- **TESTO ESTRATTO**
========
IL SOFT GLOBAL POWER

Klaus Schwab, fondatore del WEF, mostra con orgoglio il saggio sulla Quarta rivoluzione industriale, cui partecipa il potere elitario globalista che domina attualmente il mondo.

Un report del 2010, commissionato dalla Rockefeller Foundation, dal titolo Scenarios for the Future of Technology and International Development «disegna una timeline di eventi che partono dal 2012, anno in cui si ipotizza una pandemia da un ceppo di influenza, che – si dice – a differenza di quella H1N1 del 2009 questa volta sarà “estremamente virulenta ed efficace […] lo scenario o meglio gli scenari previsti (si tratta di quattro soluzioni possibili o varianti) si dipanano su una linea temporale quasi ventennale che parte dal 2012 e finisce nel 2030. La data di arrivo non è casuale: essa coincide con un punto di arrivo (o di controllo) in cui convergono vari programmi globali, ad esempio l’Agenda 2030 per lo Sviluppo Sostenibile, e su tale data si concentrano non di rado le parole d’ordine di esperti (i quali sono soliti “lanciare l’allarme”), centri studi, media, e governi». Lo sviluppo post-pandemico caratterizzato da questo tipo di risposte è descritto dal documento con queste caratteristiche: «Un mondo con un controllo verticale e governativo molto serrato, leadership autoritaria, scarsa innovazione e regressione dei cittadini» (pag. 18).
È l’era del soft global power, il sogno antidemocratico delle élite teorizzato da sociologi ed esperti di propaganda, in cui i cittadini decidono di delegare volontariamente la loro sovranità individuale e la loro privacy a favore di Stati sempre più paternalisti, in cambio di maggiore sicurezza e stabilità.
========
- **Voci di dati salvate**
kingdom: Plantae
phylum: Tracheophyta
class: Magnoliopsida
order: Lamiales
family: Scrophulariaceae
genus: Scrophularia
========
- **COSA FARE**
A – Nel testo sul soft global power, chi ha commissionato il report del 2010?
B – Prosegui il testo sul soft global power dopo l'ultima frase.

- **RISPOSTE**
A – La Rockefeller Foundation.

B –
Bibliografia

  • H. Lasswell, Propaganda Technique in the World War, Cambridge (MA), M.I.T. Press, 1971.
  • H. D. Lasswell, «Propaganda», in Encyclopedia of the Social Sciences, Macmillan, New York 1930-5, 1954 reprint, pp. 523 e passim.
  • Anonimo, Document on Terror, «News from the Iron Curtain», I, n. 3, 1953, pp. 44-57, poi ripubblicato: Ibidem, in D.C. Rapoport, Y. Alexander (eds.), The Morality of Terrorism. Religious and Secular Justifications, New York, Pergamon Press, 1982, pp. 186-206.
  • Nicola Bizzi, Matteo Martini, Operazione Corona: Colpo di stato globale: Analisi bio-medica, economica e politica della più grande truffa della storia dell’umanità, Edizioni Aurora Boreale, 2020.
  • Rockefeller Foundation, Scenarios for the Future of Technology and International Development, 2010.
  • Gaetano Mosca, Elementi di Scienza Politica, Fratelli Bocca Editori, Torino, 1923.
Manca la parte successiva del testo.